_EXERCISE INSTRUCTIONS_
Go through the data below and transcribe it exactly. Omit the images.
PROVIDED DATA: Begin
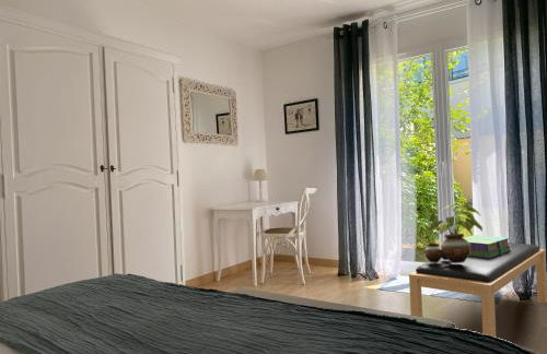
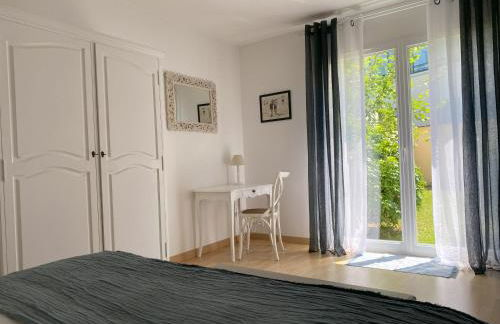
- stack of books [463,234,511,258]
- bench [408,241,547,338]
- potted plant [423,203,484,263]
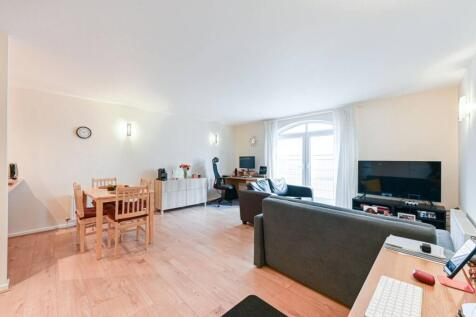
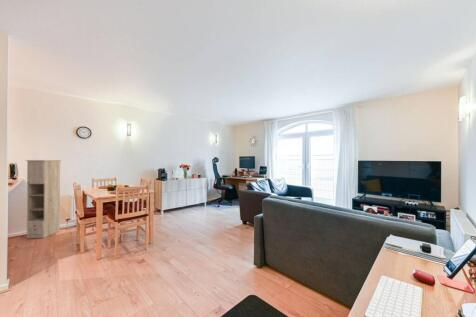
+ storage cabinet [25,159,62,239]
PROVIDED DATA: End
_REPLY_
- stack of books [463,234,511,258]
- bench [408,241,547,338]
- potted plant [423,203,484,263]
+ storage cabinet [25,159,62,239]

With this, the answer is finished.